Let $X_1,\dotsc,X_n$ be iid random variables with variance $\sigma^2 < \infty$. Let $M$ be the median of $X_1,\dotsc,X_n$. If it helps, assume that $n$ is odd (but more generally, I consider the median of an even number of observations to be the arithmetic mean of the two middle values).
Intuitively, $\text{var}(M)\leq\sigma^2$. Is this true? Why?
I hope that this is true, and would love to see a proof. If it is not true:
- Is it true if each $X_i$ is distributed uniformly on $\{a,\dotsc,b\}$ for some integers $a<b$.
- More generally, is it true for finitely supported distributions on $\mathbb{R}$ that are symmetric about their mean?
- More generally, is it true for finitely support distributions on $\mathbb{R}$? For discrete distributions on $\mathbb{R}$?
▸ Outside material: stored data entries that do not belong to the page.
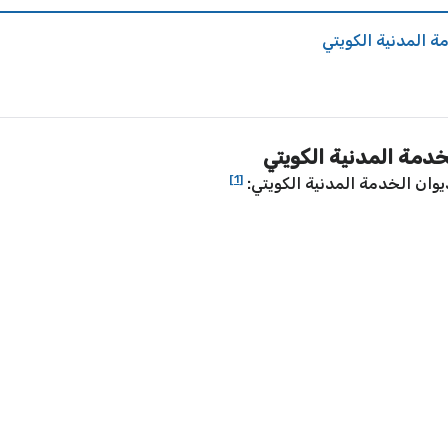
ة المدنية الكويتي
خدمة المدنية الكويتي
[1]
يوان الخدمة المدنية الكويتي: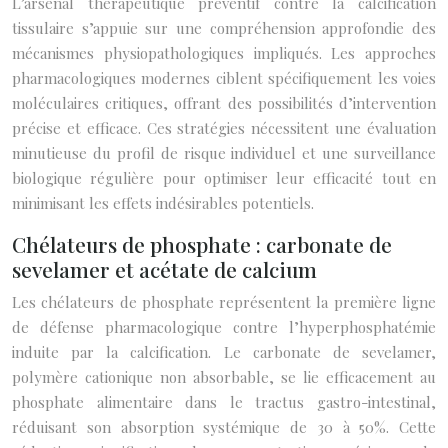
L’arsenal thérapeutique préventif contre la calcification
tissulaire s’appuie sur une compréhension approfondie des
mécanismes physiopathologiques impliqués. Les approches
pharmacologiques modernes ciblent spécifiquement les voies
moléculaires critiques, offrant des possibilités d’intervention
précise et efficace. Ces stratégies nécessitent une évaluation
minutieuse du profil de risque individuel et une surveillance
biologique régulière pour optimiser leur efficacité tout en
minimisant les effets indésirables potentiels.
Chélateurs de phosphate : carbonate de
sevelamer et acétate de calcium
Les chélateurs de phosphate représentent la première ligne
de défense pharmacologique contre l’hyperphosphatémie
induite par la calcification. Le carbonate de sevelamer,
polymère cationique non absorbable, se lie efficacement au
phosphate alimentaire dans le tractus gastro-intestinal,
réduisant son absorption systémique de 30 à 50%. Cette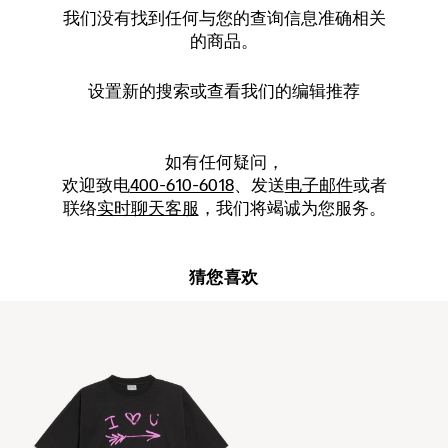
我们没有找到任何与您的查询信息准确相关
的商品。
设置新的
搜索
或查看我们的编辑推荐
如有任何疑问，
欢迎致电
400-610-6018
、发送
电子邮件
或者
联络
实时聊天客服
，我们将竭诚为您服务。
猜您喜欢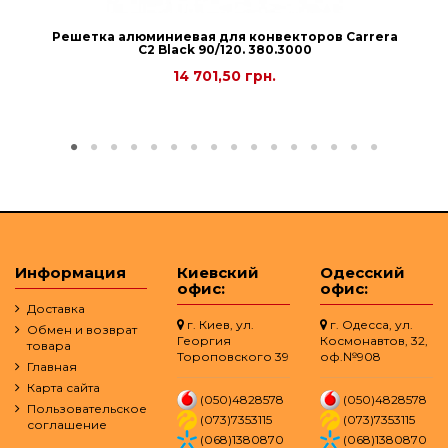
Решетка алюминиевая для конвекторов Carrera
С2 Black 90/120. 380.3000
14 701,50 грн.
Информация
Киевский
Одесский
офис:
офис:
Доставка
г. Киев, ул.
г. Одесса, ул.
Обмен и возврат
Георгия
Космонавтов, 32,
товара
Тороповского 39
оф.№908
Главная
Карта сайта
(050)4828578
(050)4828578
Пользовательское
(073)7353115
(073)7353115
соглашение
(068)1380870
(068)1380870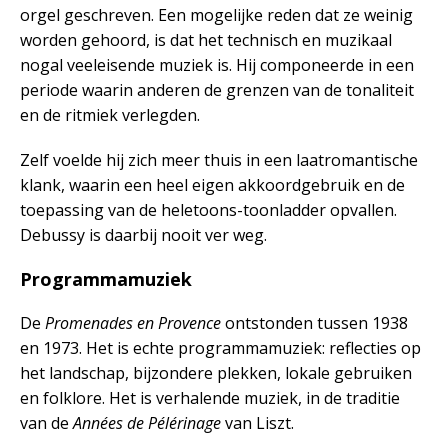
orgel geschreven. Een mogelijke reden dat ze weinig
worden gehoord, is dat het technisch en muzikaal
nogal veeleisende muziek is. Hij componeerde in een
periode waarin anderen de grenzen van de tonaliteit
en de ritmiek verlegden.
Zelf voelde hij zich meer thuis in een laatromantische
klank, waarin een heel eigen akkoordgebruik en de
toepassing van de heletoons-toonladder opvallen.
Debussy is daarbij nooit ver weg.
Programmamuziek
De
Promenades en Provence
ontstonden tussen 1938
en 1973. Het is echte programmamuziek: reflecties op
het landschap, bijzondere plekken, lokale gebruiken
en folklore. Het is verhalende muziek, in de traditie
van de
Années de Pélérinage
van Liszt.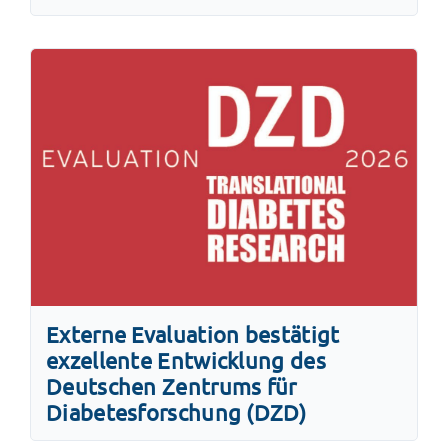
Externe Evaluation bestätigt
exzellente Entwicklung des
Deutschen Zentrums für
Diabetesforschung (DZD)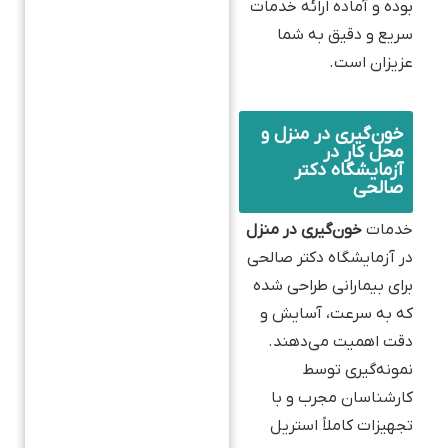
بوده و آماده ارائه خدمات
سریع و دقیق به شما
عزیزان است.
خون‌گیری در منزل و
محل کار در
آزمایشگاه دکتر
صالحی
خدمات
خون‌گیری در منزل
در آزمایشگاه دکتر صالحی
برای بیمارانی طراحی شده
که به سرعت، آسایش و
دقت اهمیت می‌دهند.
نمونه‌گیری توسط
کارشناسان مجرب و با
تجهیزات کاملاً استریل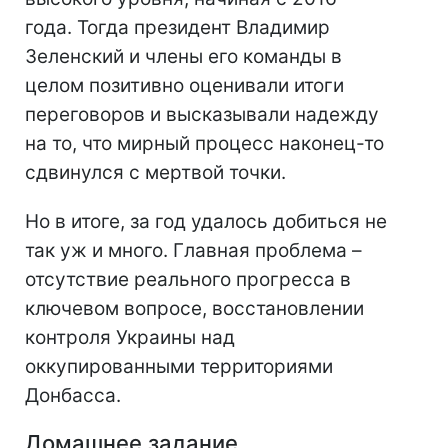
года. Тогда президент Владимир
Зеленский и члены его команды в
целом позитивно оценивали итоги
переговоров и высказывали надежду
на то, что мирный процесс наконец-то
сдвинулся с мертвой точки.
Но в итоге, за год удалось добиться не
так уж и много. Главная проблема –
отсутствие реального прогресса в
ключевом вопросе, восстановлении
контроля Украины над
оккупированными территориями
Донбасса.
Домашнее задание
There's a related question here, but it is in the context of continuous distributions and observations that are not iid. One of the answers there mentions the iid case, but in the context of continuous distributions (and in any case, with a general reference, and without a proof).
My attempts:
- I considered using the formula for the cdf of order statistics, as in wikipedia, but this seems cumbersome.
- At least when $n$ is large, I thought I could prove something in this direction using the law of large numbers. Maybe this works, but I'm interested in small $n$ as well.